Salazar is not a leading lady you’d ever cast in something intended to play as straight-down-the-middle, much to this show’s benefit. The Undone and Brand New Cherry Flavor star is masterful at grounding formats that could otherwise spiral off into their excesses, which here involves playing Katie’s unhinged quirkiness as something tinged with danger. For a long time, it isn’t clear if Katie is a serial killer, a spy on a yet-to-be-revealed mission or a damaged young woman on a convoluted quest for revenge, but Salazar gives her an enticing, wild-eyed elan. In its best moments, with Salazar leading the way, Wedding Season puts the “screwed up” in “screwball comedy,” and uses Stefan’s attraction to Katie as the best illustration of his own flaws, which other characters point out immediately but Drea smartly reveals only gradually.
Stefan and Katie have the central anti-rom-com narrative, but each of the supporting characters is in their own slightly off-kilter rom-com — including detectives Metts and Donahue, whose unprofessional flirting delivers some of the funniest parts in the early episodes. None of the supporting storylines is exactly rich, but they offer some one-dimensional amusement, especially Ioanna Kimbrook’s Suji, who’s aggressively looking for love in all the wrong places, and Leila (Callie Cooke) and Anil (Bhav Joshi), whose own wedding will mark the climax of the summer and one of the climaxes of the series.
For a while, the creative team keeps Wedding Season moving along well as the action bops around in geography from Northern England to Scotland to London to Las Vegas and in time around differently ill-conceived weddings, bachelor parties, engagement galas, fittings and ephemera in the past and various escapes from death (though not for everybody) in the present. The combination of garish events and scenery give the show a good visual energy, and there are just enough effective punchlines or farcical misadventures that I could ignore that nothing in the darker side of the story nails its tone and that, while I bought the spark between Katie and Stefan, I didn’t buy their spark as a love story.

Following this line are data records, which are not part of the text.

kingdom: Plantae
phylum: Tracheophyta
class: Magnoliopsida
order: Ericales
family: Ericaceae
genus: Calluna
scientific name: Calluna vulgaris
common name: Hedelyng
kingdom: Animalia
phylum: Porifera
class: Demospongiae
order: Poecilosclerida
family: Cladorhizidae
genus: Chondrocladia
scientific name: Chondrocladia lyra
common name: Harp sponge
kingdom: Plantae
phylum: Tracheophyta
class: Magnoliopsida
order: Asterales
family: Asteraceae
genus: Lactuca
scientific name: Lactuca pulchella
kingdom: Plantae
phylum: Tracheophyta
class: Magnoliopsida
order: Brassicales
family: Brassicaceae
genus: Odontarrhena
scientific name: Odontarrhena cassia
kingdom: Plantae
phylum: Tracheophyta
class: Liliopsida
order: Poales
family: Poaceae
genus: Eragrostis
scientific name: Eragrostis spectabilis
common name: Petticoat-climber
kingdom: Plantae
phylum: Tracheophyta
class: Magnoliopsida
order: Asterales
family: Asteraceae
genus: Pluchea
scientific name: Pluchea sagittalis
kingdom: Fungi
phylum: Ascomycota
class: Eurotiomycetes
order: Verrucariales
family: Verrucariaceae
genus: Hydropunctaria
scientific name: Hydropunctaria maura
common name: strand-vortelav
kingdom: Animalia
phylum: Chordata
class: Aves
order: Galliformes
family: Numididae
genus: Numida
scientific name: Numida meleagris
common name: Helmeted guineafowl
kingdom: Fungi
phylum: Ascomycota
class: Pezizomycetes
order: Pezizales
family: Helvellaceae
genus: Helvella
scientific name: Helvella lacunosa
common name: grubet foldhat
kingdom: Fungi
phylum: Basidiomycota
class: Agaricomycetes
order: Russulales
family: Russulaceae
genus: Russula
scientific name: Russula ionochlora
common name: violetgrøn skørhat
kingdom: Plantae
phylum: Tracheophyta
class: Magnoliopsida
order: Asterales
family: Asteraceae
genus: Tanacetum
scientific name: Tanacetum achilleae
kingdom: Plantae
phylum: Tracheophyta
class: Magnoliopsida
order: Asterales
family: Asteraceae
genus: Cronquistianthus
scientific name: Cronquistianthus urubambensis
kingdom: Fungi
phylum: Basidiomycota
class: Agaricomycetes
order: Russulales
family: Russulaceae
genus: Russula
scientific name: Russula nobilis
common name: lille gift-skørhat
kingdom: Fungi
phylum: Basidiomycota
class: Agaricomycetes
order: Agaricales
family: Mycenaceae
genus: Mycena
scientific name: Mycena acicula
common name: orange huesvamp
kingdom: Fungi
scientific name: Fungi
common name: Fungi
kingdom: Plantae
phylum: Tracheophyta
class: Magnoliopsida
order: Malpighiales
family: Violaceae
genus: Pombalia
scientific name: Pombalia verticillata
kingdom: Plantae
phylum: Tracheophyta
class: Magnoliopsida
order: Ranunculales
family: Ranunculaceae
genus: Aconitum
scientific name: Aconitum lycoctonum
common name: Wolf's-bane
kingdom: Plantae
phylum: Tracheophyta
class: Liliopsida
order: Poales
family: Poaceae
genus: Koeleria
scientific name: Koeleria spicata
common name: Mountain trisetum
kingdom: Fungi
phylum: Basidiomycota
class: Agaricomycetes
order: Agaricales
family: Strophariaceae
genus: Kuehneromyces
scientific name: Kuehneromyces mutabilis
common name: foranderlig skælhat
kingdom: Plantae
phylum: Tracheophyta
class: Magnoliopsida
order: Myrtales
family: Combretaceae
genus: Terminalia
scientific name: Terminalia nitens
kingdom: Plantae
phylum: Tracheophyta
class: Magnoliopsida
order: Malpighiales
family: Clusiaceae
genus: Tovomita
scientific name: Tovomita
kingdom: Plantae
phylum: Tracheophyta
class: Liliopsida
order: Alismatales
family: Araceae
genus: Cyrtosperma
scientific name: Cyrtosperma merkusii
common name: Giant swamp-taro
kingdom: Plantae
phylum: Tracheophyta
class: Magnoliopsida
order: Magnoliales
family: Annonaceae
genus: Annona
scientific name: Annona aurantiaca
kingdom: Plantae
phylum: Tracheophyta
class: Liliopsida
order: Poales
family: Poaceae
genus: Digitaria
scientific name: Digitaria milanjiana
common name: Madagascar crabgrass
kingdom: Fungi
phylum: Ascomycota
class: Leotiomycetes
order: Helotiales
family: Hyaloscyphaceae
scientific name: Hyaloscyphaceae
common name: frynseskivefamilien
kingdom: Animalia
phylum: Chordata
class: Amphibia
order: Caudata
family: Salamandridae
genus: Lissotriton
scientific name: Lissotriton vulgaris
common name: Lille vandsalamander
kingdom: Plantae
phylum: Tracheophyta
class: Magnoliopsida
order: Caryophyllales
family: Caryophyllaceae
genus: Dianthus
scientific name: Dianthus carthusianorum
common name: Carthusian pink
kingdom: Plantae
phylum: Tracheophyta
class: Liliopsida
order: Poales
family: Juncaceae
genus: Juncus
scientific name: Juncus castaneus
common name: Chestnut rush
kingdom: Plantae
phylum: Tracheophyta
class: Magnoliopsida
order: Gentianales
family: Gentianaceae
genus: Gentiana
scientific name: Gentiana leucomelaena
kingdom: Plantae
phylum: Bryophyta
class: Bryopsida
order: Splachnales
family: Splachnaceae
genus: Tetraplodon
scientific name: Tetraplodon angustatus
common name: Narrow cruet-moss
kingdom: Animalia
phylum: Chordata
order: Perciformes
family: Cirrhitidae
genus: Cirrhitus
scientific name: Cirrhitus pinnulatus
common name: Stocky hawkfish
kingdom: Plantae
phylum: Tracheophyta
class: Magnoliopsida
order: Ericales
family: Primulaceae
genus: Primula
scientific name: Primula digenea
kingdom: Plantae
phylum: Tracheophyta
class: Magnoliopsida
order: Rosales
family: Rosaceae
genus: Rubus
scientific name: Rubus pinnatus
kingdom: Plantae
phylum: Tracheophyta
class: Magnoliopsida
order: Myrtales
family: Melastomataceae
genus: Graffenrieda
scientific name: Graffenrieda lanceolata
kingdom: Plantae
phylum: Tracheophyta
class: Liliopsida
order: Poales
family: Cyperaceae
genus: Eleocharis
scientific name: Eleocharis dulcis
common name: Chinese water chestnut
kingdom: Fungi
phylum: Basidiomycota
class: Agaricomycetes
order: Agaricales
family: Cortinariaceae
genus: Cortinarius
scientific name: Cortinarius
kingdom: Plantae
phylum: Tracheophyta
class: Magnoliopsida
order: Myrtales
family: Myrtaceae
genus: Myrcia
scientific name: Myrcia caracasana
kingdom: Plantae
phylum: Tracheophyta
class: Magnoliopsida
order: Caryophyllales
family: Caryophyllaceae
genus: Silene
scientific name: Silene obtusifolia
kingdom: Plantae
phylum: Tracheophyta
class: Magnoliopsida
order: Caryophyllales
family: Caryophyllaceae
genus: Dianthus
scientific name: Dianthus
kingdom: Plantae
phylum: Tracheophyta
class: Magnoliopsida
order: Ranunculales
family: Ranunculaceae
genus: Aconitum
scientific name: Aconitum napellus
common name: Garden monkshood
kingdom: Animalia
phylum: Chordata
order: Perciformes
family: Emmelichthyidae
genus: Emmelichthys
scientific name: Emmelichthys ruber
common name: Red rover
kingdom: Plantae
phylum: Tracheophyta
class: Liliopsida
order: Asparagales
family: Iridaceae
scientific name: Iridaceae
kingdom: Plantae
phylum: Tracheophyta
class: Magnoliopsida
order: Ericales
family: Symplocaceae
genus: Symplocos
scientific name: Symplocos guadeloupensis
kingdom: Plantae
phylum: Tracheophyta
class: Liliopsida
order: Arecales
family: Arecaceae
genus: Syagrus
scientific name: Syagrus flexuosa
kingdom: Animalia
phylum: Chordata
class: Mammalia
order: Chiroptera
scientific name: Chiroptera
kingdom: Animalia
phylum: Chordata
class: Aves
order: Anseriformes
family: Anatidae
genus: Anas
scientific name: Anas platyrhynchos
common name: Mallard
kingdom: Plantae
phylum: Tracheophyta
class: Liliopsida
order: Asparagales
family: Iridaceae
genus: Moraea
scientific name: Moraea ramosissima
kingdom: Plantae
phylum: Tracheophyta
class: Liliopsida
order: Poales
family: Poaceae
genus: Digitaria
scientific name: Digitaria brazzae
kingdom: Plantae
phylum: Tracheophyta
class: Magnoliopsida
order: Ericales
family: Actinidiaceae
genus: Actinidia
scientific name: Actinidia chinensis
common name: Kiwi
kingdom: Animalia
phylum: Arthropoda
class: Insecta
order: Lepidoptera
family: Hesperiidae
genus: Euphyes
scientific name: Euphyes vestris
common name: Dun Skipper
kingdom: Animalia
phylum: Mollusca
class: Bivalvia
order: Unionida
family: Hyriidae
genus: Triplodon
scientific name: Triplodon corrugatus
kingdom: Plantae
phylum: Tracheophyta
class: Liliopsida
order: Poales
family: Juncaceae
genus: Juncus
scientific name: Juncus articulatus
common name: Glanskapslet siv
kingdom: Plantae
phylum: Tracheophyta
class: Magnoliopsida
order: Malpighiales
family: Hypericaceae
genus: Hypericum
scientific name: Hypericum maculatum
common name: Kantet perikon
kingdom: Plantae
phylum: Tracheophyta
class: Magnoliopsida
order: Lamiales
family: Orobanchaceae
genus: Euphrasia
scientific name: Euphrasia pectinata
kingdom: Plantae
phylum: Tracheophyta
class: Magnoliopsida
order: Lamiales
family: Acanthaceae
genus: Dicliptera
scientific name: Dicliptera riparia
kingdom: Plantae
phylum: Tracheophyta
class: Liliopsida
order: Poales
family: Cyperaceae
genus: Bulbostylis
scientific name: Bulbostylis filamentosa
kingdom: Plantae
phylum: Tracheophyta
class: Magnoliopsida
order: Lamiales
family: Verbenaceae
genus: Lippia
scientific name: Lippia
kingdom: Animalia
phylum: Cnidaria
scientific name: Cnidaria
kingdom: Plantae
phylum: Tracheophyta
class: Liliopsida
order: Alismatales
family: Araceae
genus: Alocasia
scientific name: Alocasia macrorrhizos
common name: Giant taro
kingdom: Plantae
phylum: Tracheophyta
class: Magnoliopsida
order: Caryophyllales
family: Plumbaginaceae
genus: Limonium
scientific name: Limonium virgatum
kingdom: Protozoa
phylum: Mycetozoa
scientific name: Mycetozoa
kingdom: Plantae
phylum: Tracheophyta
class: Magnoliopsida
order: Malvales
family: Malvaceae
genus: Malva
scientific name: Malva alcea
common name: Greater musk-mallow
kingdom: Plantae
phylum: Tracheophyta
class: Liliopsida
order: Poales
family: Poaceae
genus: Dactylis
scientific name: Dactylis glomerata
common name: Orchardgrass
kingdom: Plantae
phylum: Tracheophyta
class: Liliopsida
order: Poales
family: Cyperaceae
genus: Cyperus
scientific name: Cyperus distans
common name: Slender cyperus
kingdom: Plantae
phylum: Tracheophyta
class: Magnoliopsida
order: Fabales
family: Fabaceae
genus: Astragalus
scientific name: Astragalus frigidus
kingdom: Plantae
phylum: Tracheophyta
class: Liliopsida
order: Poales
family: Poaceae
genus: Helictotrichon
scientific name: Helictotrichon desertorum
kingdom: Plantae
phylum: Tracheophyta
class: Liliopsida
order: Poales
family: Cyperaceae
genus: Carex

It’s in the closing episodes, when the series gets down to the serious business of character reveals and mystery-solving, that I lost interest. It’s really hard to blend madcap zaniness and honest emotions, which is the reason the first season of The End of the F***ing World is a masterpiece and the second season is more of a struggle. By the penultimate episode, Wedding Season accumulates a high body count and a sour taste that can’t be erased by anything we learn about Katie or even by Salazar’s unfailing commitment. I’d watch a second season if it’s just Katie and Stefan getting much-needed therapy for seven episodes, but not for a continued escalation of the thriller elements that superseded the romantic or comedic.